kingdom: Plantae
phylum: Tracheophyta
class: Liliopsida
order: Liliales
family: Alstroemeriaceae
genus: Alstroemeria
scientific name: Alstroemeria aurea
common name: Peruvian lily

============================================================

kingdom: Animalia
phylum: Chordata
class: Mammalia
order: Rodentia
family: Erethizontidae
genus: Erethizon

============================================================

### Aim of the task
Rewrite only the listing lines from the line with "class: Liliopsida" up to and including the line with "common name: Peruvian lily", substituting "vernacular name" for "common name" and changing nothing else.

### Worked solution
class: Liliopsida
order: Liliales
family: Alstroemeriaceae
genus: Alstroemeria
scientific name: Alstroemeria aurea
vernacular name: Peruvian lily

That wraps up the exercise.